Monday, June 18, 2012

Steve Swell's Nation of We, The Business of Here, Live at Roulette

New York used to be now, according to Ornette's album title. It still is. It may not be a place to make much money, most of the time these days though--if it ever was for some things. But it is a place where trombonist-composer-bandleader Steve Swell could assemble 22 of the finest avant jazzmen and form the out big band Nation of We. And make an artistic success of it to boot.

They've had one or two releases out. Now we have the best yet, The Business of Here. . . Live at Roulette (Cadence Jazz Records 1238).

The business/logistic end of a project like this can be somewhat daunting these days: gather the musicians, rehearse, get the gig, play and record the proceedings, get the CD produced, pay the musicians, get the release out there, etc. Thanks to the persistence of all concerned, especially Maestro Swell, we have the release in our hands, in our ears, and it is worthy of all the efforts against all odds.

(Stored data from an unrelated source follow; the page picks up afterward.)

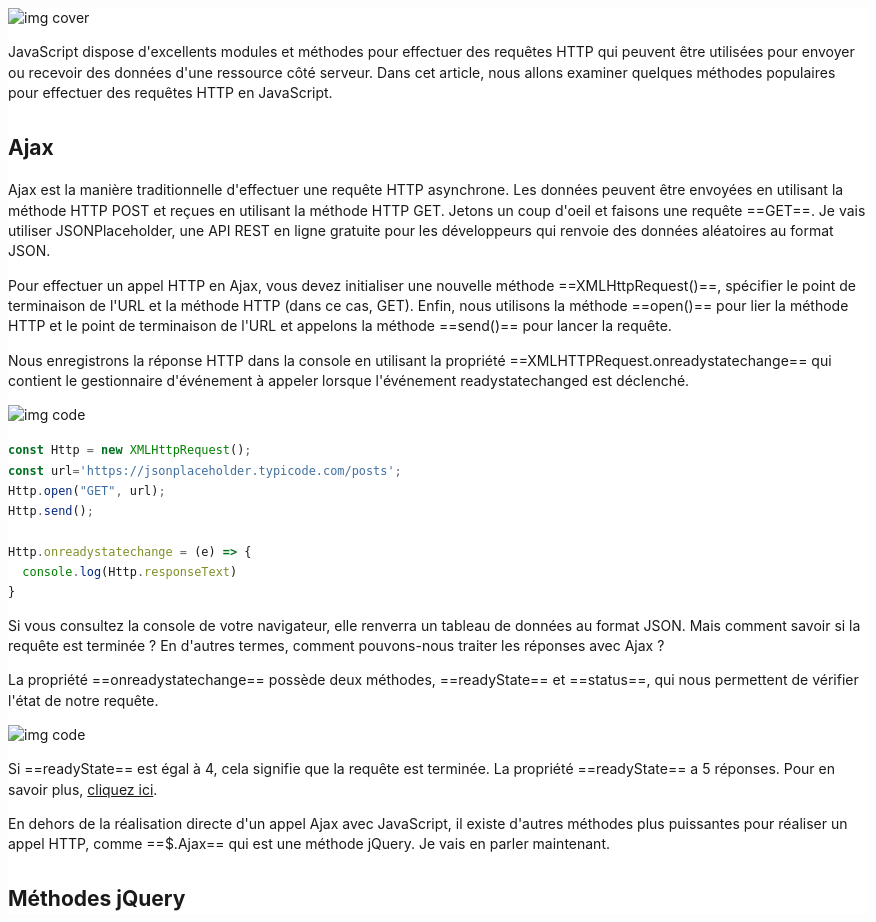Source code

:![img cover](https://cdn-media-1.freecodecamp.org/images/1*gqHgCNubMncv7EwWNdArGQ.png)

JavaScript dispose d'excellents modules et méthodes pour effectuer des requêtes HTTP qui peuvent être utilisées pour envoyer ou recevoir des données d'une ressource côté serveur. Dans cet article, nous allons examiner quelques méthodes populaires pour effectuer des requêtes HTTP en JavaScript.

## Ajax

Ajax est la manière traditionnelle d'effectuer une requête HTTP asynchrone. Les données peuvent être envoyées en utilisant la méthode HTTP POST et reçues en utilisant la méthode HTTP GET. Jetons un coup d'oeil et faisons une requête ==GET==. Je vais utiliser JSONPlaceholder, une API REST en ligne gratuite pour les développeurs qui renvoie des données aléatoires au format JSON.

Pour effectuer un appel HTTP en Ajax, vous devez initialiser une nouvelle méthode ==XMLHttpRequest()==, spécifier le point de terminaison de l'URL et la méthode HTTP (dans ce cas, GET). Enfin, nous utilisons la méthode ==open()== pour lier la méthode HTTP et le point de terminaison de l'URL et appelons la méthode ==send()== pour lancer la requête.

Nous enregistrons la réponse HTTP dans la console en utilisant la propriété ==XMLHTTPRequest.onreadystatechange== qui contient le gestionnaire d'événement à appeler lorsque l'événement readystatechanged est déclenché.

![img code](https://cdn-media-1.freecodecamp.org/images/1*zXtlRe4yRF3tZkFFvBhZeA.png)

```js
const Http = new XMLHttpRequest();
const url='https://jsonplaceholder.typicode.com/posts';
Http.open("GET", url);
Http.send();

Http.onreadystatechange = (e) => {
  console.log(Http.responseText)
}
```

Si vous consultez la console de votre navigateur, elle renverra un tableau de données au format JSON. Mais comment savoir si la requête est terminée ? En d'autres termes, comment pouvons-nous traiter les réponses avec Ajax ?

La propriété ==onreadystatechange== possède deux méthodes, ==readyState== et ==status==, qui nous permettent de vérifier l'état de notre requête.

![img code](https://cdn-media-1.freecodecamp.org/images/1*UfZf6qaZwNh5Mptft4WIZA.png)

Si ==readyState== est égal à 4, cela signifie que la requête est terminée. La propriété ==readyState== a 5 réponses. Pour en savoir plus, [cliquez ici](https://developer.mozilla.org/en-US/docs/Web/API/XMLHttpRequest/readyState).

En dehors de la réalisation directe d'un appel Ajax avec JavaScript, il existe d'autres méthodes plus puissantes pour réaliser un appel HTTP, comme ==$.Ajax== qui est une méthode jQuery. Je vais en parler maintenant.

## Méthodes jQuery

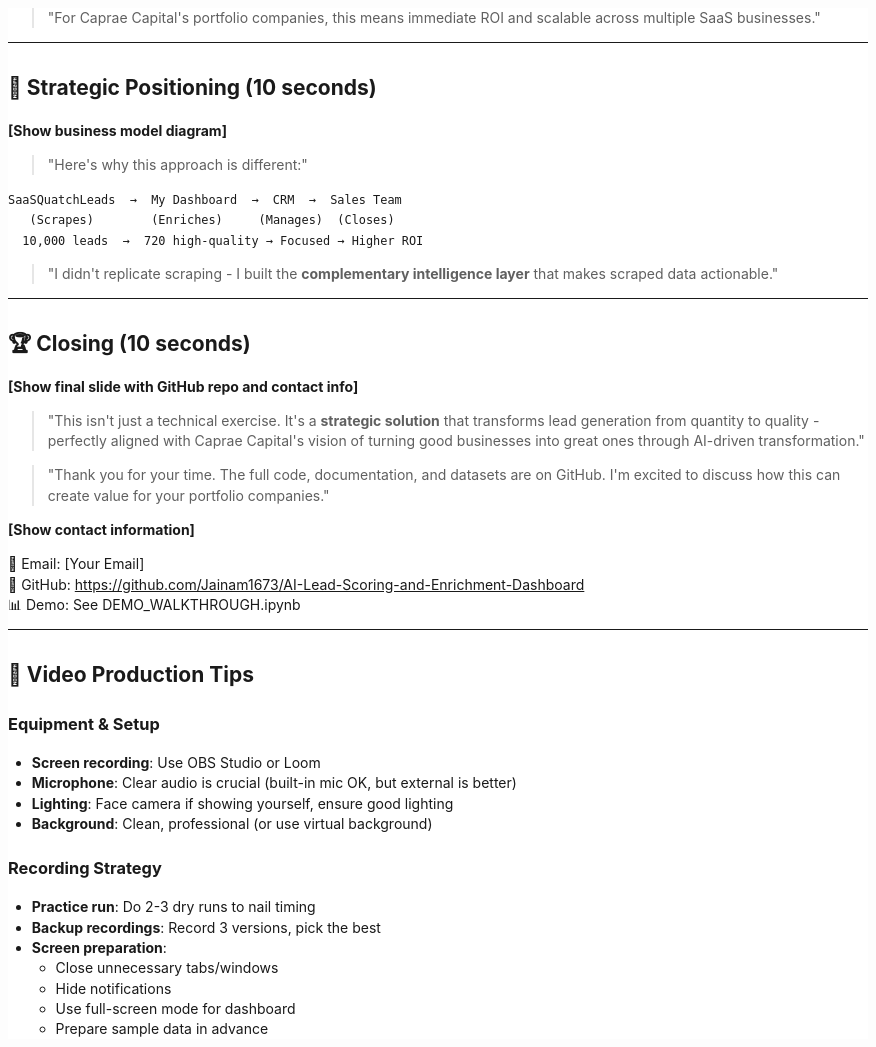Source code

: > "For Caprae Capital's portfolio companies, this means immediate ROI and scalable across multiple SaaS businesses."

---

## 🎯 Strategic Positioning (10 seconds)

**[Show business model diagram]**

> "Here's why this approach is different:"

```
SaaSQuatchLeads  →  My Dashboard  →  CRM  →  Sales Team
   (Scrapes)        (Enriches)     (Manages)  (Closes)
  10,000 leads  →  720 high-quality → Focused → Higher ROI
```

> "I didn't replicate scraping - I built the **complementary intelligence layer** that makes scraped data actionable."

---

## 🏆 Closing (10 seconds)

**[Show final slide with GitHub repo and contact info]**

> "This isn't just a technical exercise. It's a **strategic solution** that transforms lead generation from quantity to quality - perfectly aligned with Caprae Capital's vision of turning good businesses into great ones through AI-driven transformation."

> "Thank you for your time. The full code, documentation, and datasets are on GitHub. I'm excited to discuss how this can create value for your portfolio companies."

**[Show contact information]**

📧 Email: [Your Email]  
🔗 GitHub: https://github.com/Jainam1673/AI-Lead-Scoring-and-Enrichment-Dashboard  
📊 Demo: See DEMO_WALKTHROUGH.ipynb

---

## 📝 Video Production Tips

### Equipment & Setup
- **Screen recording**: Use OBS Studio or Loom
- **Microphone**: Clear audio is crucial (built-in mic OK, but external is better)
- **Lighting**: Face camera if showing yourself, ensure good lighting
- **Background**: Clean, professional (or use virtual background)

### Recording Strategy
- **Practice run**: Do 2-3 dry runs to nail timing
- **Backup recordings**: Record 3 versions, pick the best
- **Screen preparation**: 
  - Close unnecessary tabs/windows
  - Hide notifications
  - Use full-screen mode for dashboard
  - Prepare sample data in advance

So here we have it...22 musicians holding forth at the Roulette club in NYC. There's Steve Swell of course, on trombone, composition, arrangements, conduction. And there are cats like Jason Hwang, Daniel Levin, Guiseppe Logan, Darius Jones, Sabir Mateen, Ras Moshe, Matt LaVelle, Dave Taylor, Chris Forbes, Todd Nicholson, Jackson Krall, and others.

Like the big bands of Sun Ra when on a certain planet, and those of Alan Silva and Barry Guy's London Jazz Composers Orchestra, this is BIG sounding music. This is "free" big band, with motifs, conductions, collective and individual solos. Most importantly it projects--excitement, complexity, energy, a hugeness of sound. And it does all that in the high tradition of the spirit feel.

In the second decade of the millennium, THIS is a big band that should be getting recognition. The Business of Here is a tour de force of imagination and execution. It is a band I hope we get to hear a great deal more from. In the meantime grab a copy. Everyone with an interest in the lively free arts should have one and listen carefully! The music is important.